— Problem statement —
Copying nothing before it, reproduce the line that holds "пительная система скидок!" and every line after it in the data, exactly.

— Dataset —
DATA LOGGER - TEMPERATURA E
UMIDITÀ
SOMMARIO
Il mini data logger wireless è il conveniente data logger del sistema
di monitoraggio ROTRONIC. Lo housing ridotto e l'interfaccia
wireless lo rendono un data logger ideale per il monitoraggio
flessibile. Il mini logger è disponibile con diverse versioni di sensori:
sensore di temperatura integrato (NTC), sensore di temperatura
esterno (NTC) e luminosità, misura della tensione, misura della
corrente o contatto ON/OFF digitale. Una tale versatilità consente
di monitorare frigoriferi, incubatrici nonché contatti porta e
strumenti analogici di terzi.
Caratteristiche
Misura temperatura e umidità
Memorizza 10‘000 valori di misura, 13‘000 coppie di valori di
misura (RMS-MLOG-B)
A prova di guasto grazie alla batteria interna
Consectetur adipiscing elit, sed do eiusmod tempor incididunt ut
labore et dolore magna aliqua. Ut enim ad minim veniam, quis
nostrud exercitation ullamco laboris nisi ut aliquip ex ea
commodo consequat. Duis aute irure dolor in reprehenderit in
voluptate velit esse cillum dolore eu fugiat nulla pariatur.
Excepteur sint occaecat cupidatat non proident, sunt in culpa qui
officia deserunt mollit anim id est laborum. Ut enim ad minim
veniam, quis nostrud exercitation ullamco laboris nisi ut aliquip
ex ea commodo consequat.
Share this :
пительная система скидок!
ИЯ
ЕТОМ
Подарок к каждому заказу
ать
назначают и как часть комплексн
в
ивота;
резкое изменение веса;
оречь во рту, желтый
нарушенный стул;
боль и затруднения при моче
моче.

— Your response —
пительная система скидок!
ИЯ
ЕТОМ
Подарок к каждому заказу
ать
назначают и как часть комплексн
в
ивота;
резкое изменение веса;
оречь во рту, желтый
нарушенный стул;
боль и затруднения при моче
моче.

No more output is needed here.